Every author should have a “Good Ideas” folder. Whenever you think of an interesting scenario, write it on the notepad you should never go anywhere without and, when you get home, stick it in the “Good Ideas” file. If you sitting in a waiting room or at the airport or anywhere else where people are congregated, pick out someone by their looks, or their clothes, or behavior, and describe them in your notepad. Another sheet for “Good Ideas.”
The same holds true for names. If you see one that sounds catchy, or interesting, or unusual, write it down and save it.
Names are everywhere. Think about people you’ve worked with, or who were classmates in school. Go through the phone book or high school annuals. Watch the credits at the end of movies—not for the stars, but when all the other names roll up, like the key grip, dolly boy, and wrangler.

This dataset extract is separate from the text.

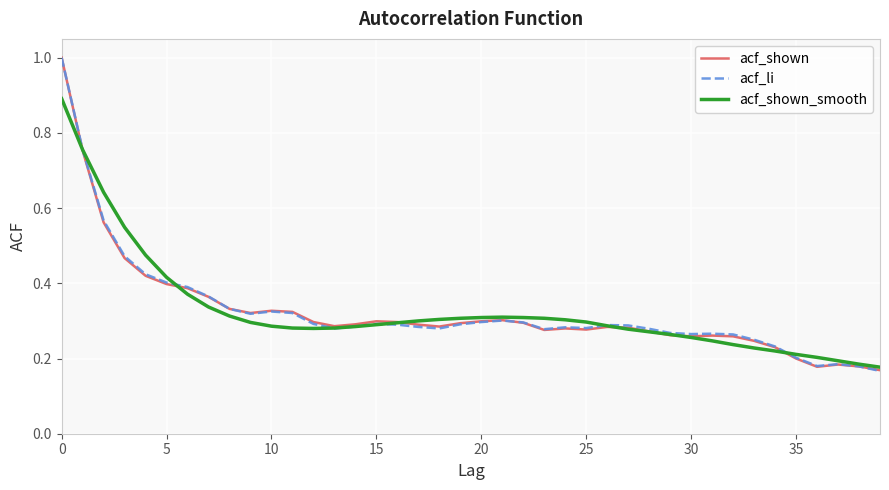

At how many categories does at least one series exceed 0?

40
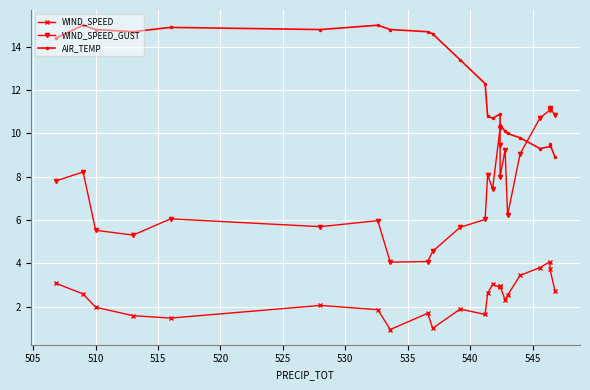

What is the sum of all WIND_SPEED_GUST values?

180.6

Unless the name is very common, rarely will you use the name of a real person, but just mix up the first and last names from your ideas list, or change the spelling. “Gail” to “Gayle,” or Smith to Smythe.
Here are some other hints.
All your main characters should have different names that don’t rhyme or begin with the same letter, i.e. Jack and Rose, not Jack and Jane; Bill and Mary, not Larry (or Barry, Cary, Harry, Jerry) and Mary.

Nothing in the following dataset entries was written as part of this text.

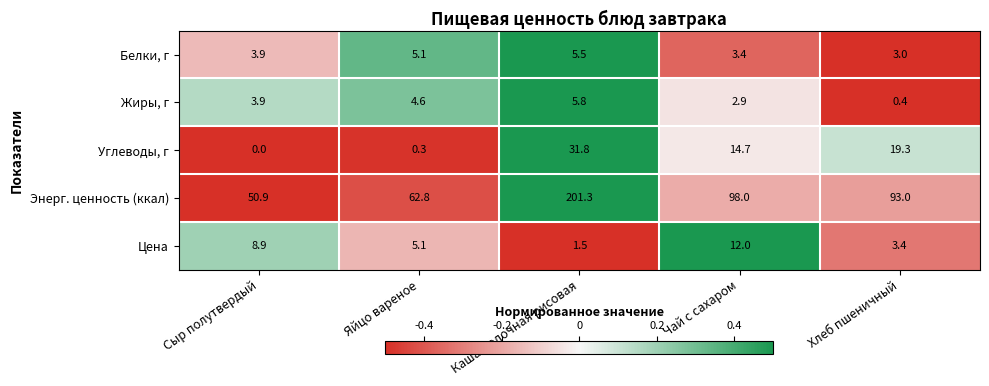

Reading left to right, list all the values displayed in this chart.

Белки, г: Сыр полутвердый=3.9	Яйцо вареное=5.1	Каша молочная рисовая=5.5	Чай с сахаром=3.4	Хлеб пшеничный=3.0
Жиры, г: Сыр полутвердый=3.9	Яйцо вареное=4.6	Каша молочная рисовая=5.8	Чай с сахаром=2.9	Хлеб пшеничный=0.4
Углеводы, г: Сыр полутвердый=0.0	Яйцо вареное=0.3	Каша молочная рисовая=31.8	Чай с сахаром=14.7	Хлеб пшеничный=19.3
Энерг. ценность (ккал): Сыр полутвердый=50.9	Яйцо вареное=62.8	Каша молочная рисовая=201.3	Чай с сахаром=98.0	Хлеб пшеничный=93.0
Цена: Сыр полутвердый=8.9	Яйцо вареное=5.1	Каша молочная рисовая=1.5	Чай с сахаром=12.0	Хлеб пшеничный=3.4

Don’t be afraid to use less common names, e.g., Stanley and Iris; Franny and Zooey.
If you’re going to use a certain name as a signal to the character’s ethnicity, spell it right, e.g. José, Jesús, Johahn. Did you mean Seamus (actually Séamus), Gaelic for James, and not Shamus, Yiddish for handyman, or slang for a detective? In Ireland it’s Brigid, but in France and Germany they use Brigitte.

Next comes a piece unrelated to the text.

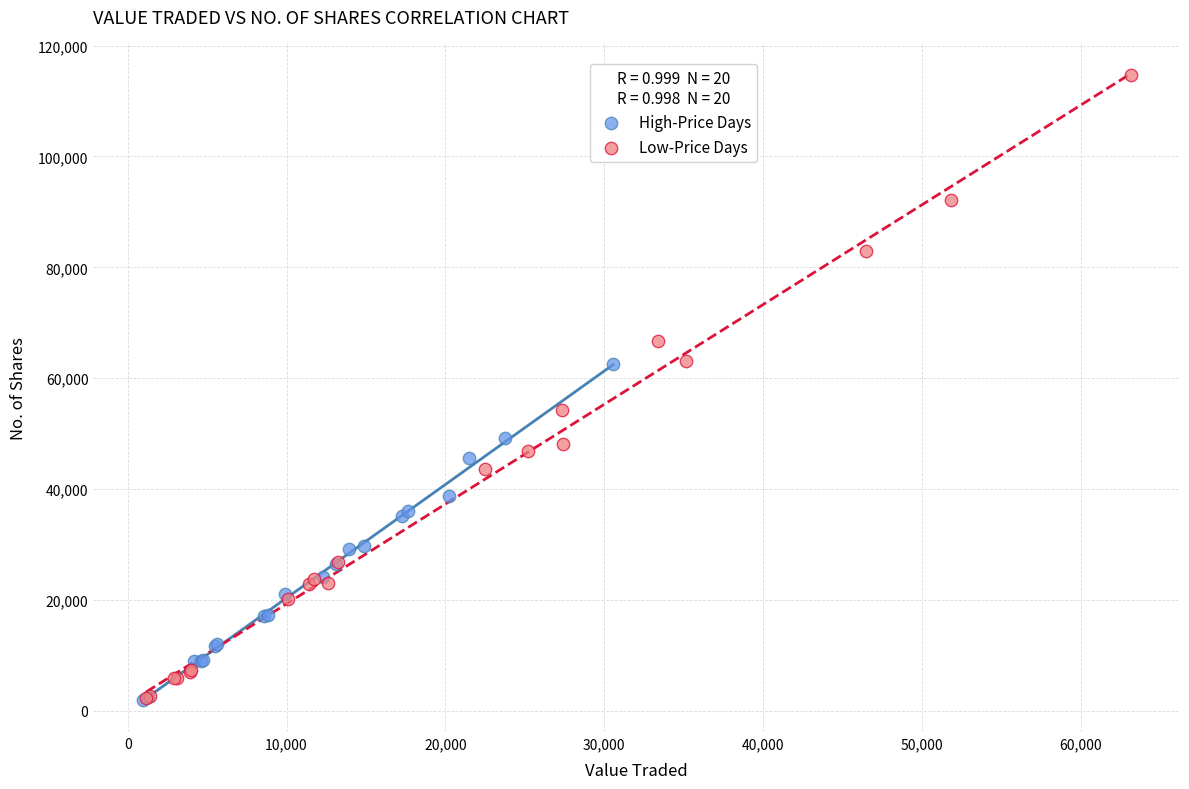

Which series contains the highest Y value?

Low-Price Days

What is the time period of your novel? You’ll want to pick first names, at least, consistent with that era. You can find the top twenty baby names (boys and girls) for the last several decades by doing a Google search.
Finally, remember, that minor characters, those who only appear in one or two “scenes” seldom need names and can be distinguished, instead, by their occupation: the maid, the bus driver, the UPS man, the crossing guard. If there are several of those workers in minor roles, then an adjective, rather than a name, may suffice, e.g. the burly firefighter and the rookie firefighter.
I had lunch with an author and we discussed one of his books published over a decade earlier, which I had just read. I was amazed that he could instantly recall the names of all the characters. Then it dawned on me. He had created them! He knew them like he knew his own children.
Names are people’s most personal possession. They’re as important for your characters. Think of the books you have read and how many characters’ names you still remember. Spend some time choosing them . After the plot, your readers will most likely remember the names of your hero/heroine, love interest, and villain.
UPDATE! The July 10th issue of PARADE magazine had an interview with author John Grisham. When describing what it’s like inside the outbuilding he uses as his writing room, he said, “I also got my favorite book. It has 10,000 baby names. Every novel’s got 200 or 300 names, so I’m always looking.” (Well, unless you’re Elio Garcia. His novel A Song of Ice and Fire has over 1,000 named characters!)